» **PROBLEM DESCRIPTION**
Filter the lines below and copy each one that contains the word "between", treating uppercase and lowercase as different.

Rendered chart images
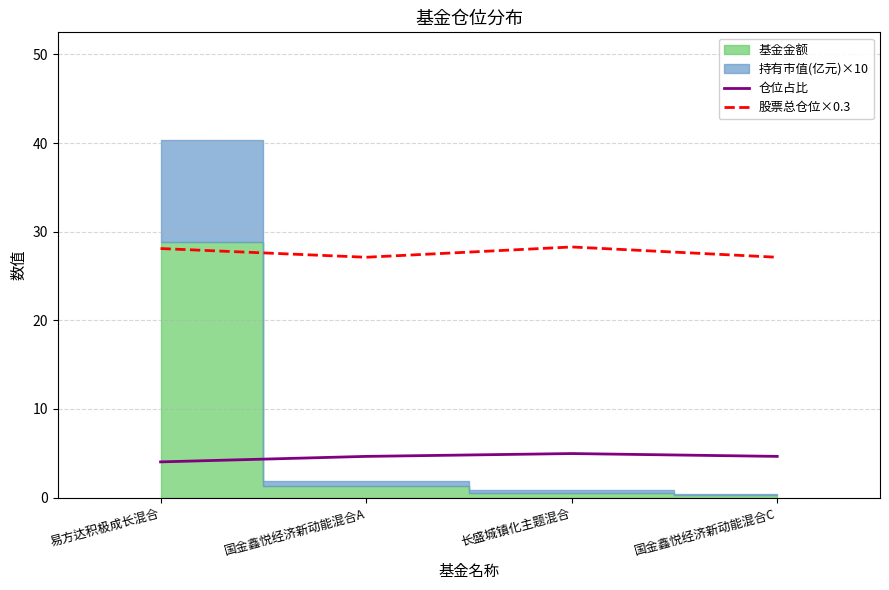

What is the highest value of the 股票总仓位×0.3 series?

28.3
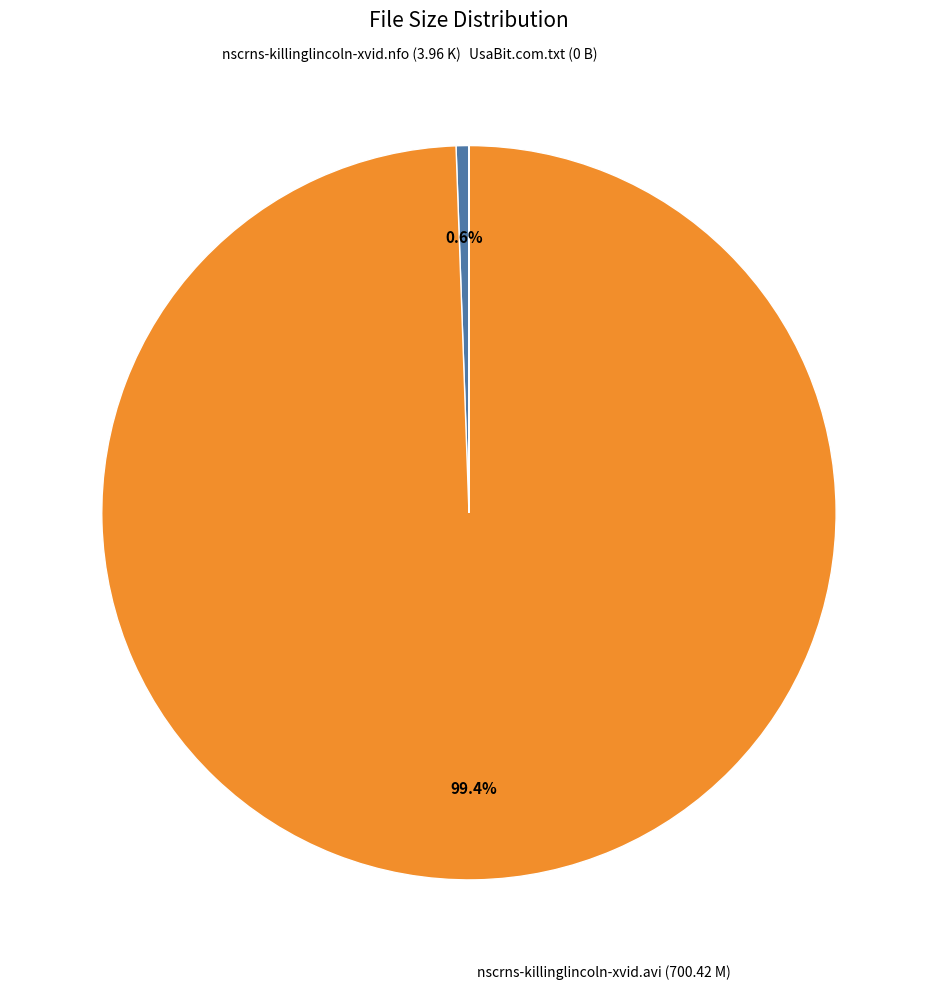

Does nscrns-killinglincoln-xvid.nfo (3.96 K) account for over 50% of the chart?

No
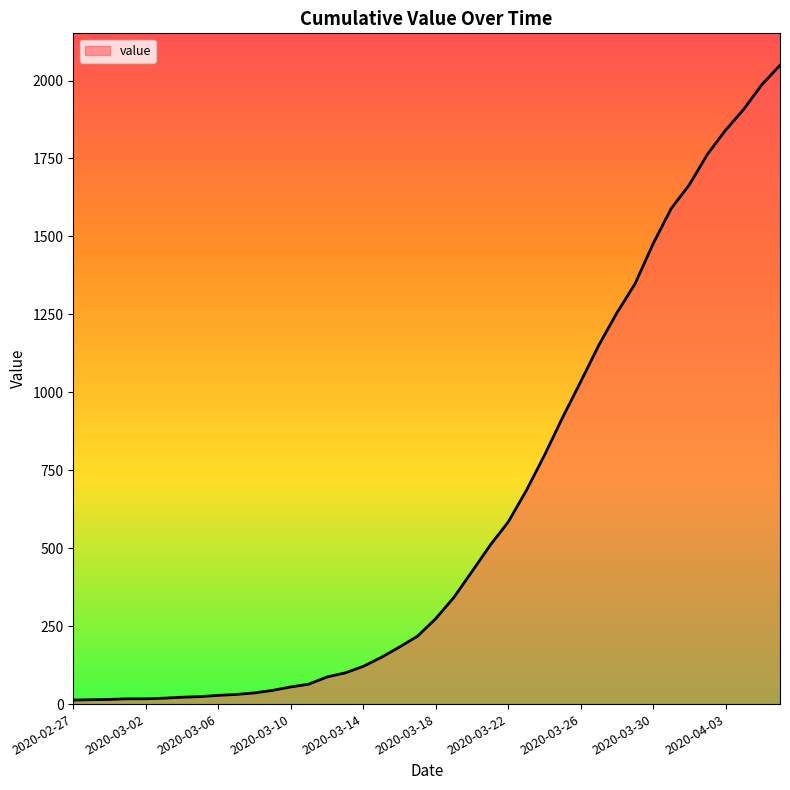

What is the difference between the maximum and minimum values?

2036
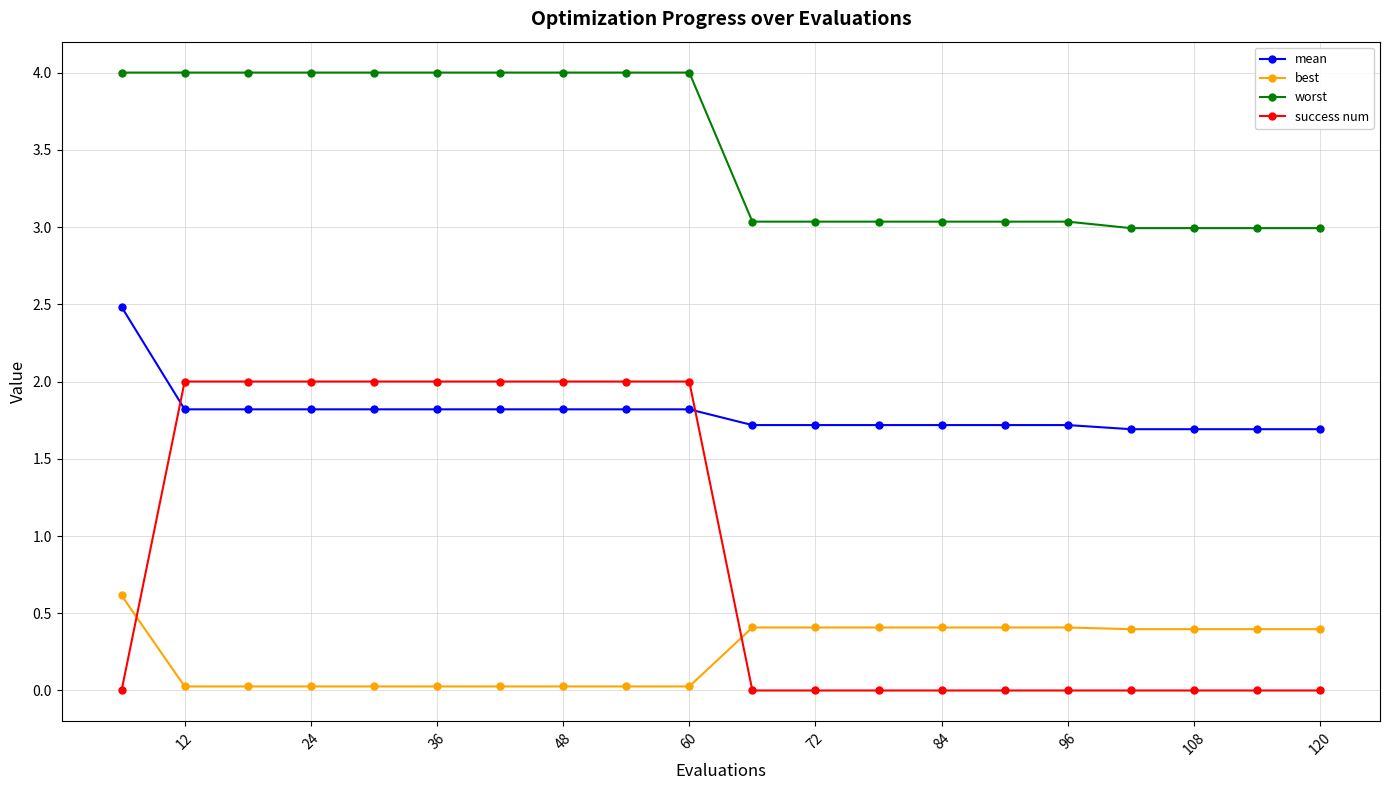

What is the value of the mean point at the 8th from the left?

1.8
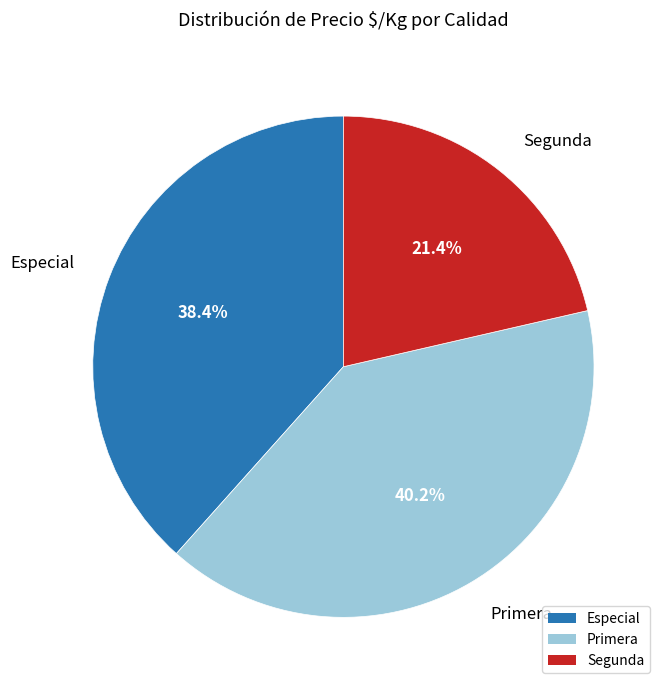

To the nearest percent, what is the average slice percentage?

33%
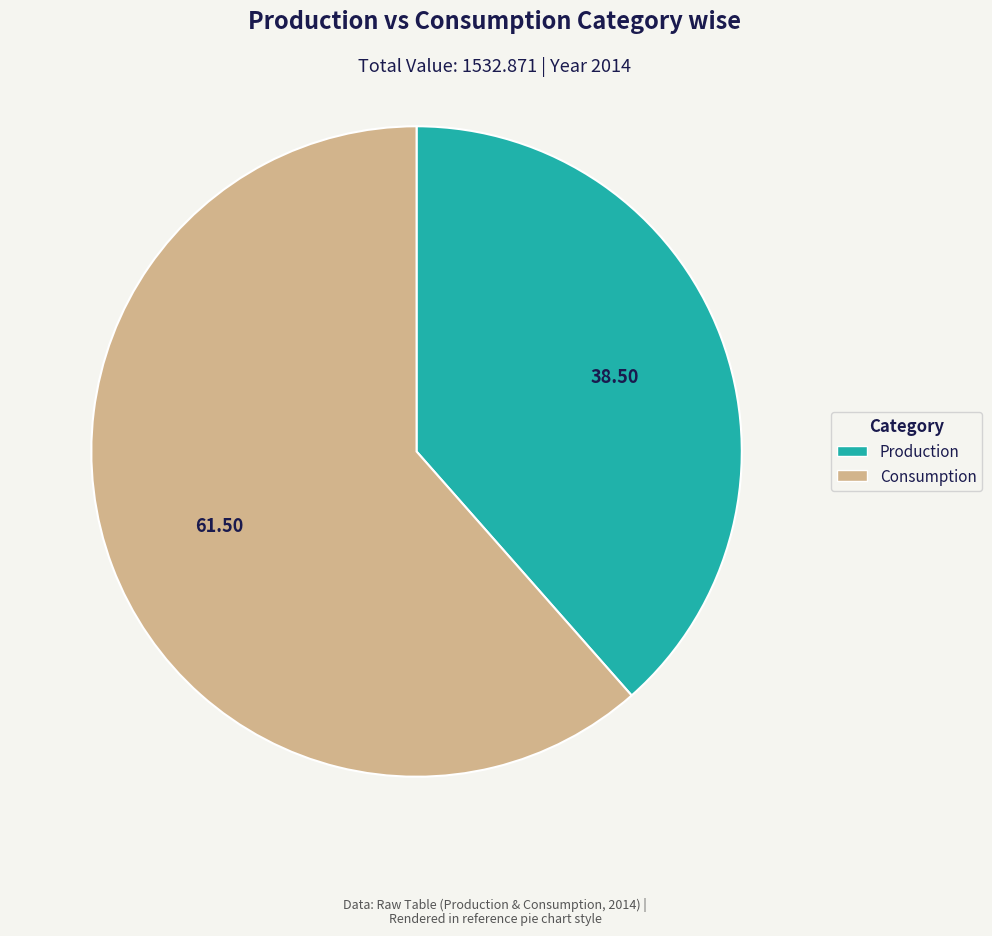

Is there any slice that represents more than half of the pie?

Yes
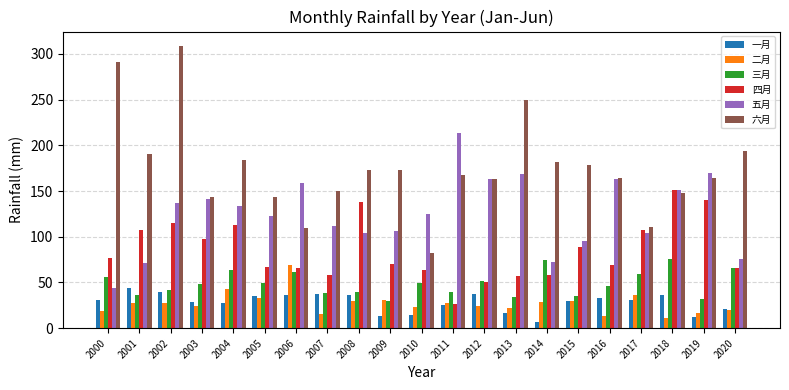

Which series changed the most between 2002 and 2008?

六月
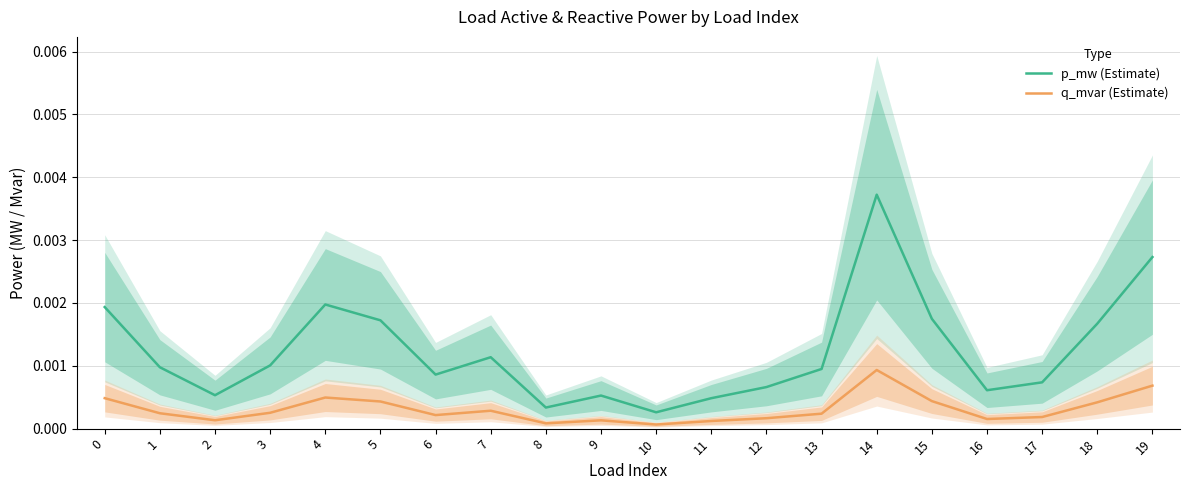

Rank the categories by q_mvar (Estimate) value from lowest to highest.

10, 8, 11, 9, 2, 16, 12, 17, 6, 13, 1, 3, 7, 18, 5, 15, 0, 4, 19, 14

» **RESULT**
What is the difference between the maximum and minimum values?
Which series changed the most between 2002 and 2008?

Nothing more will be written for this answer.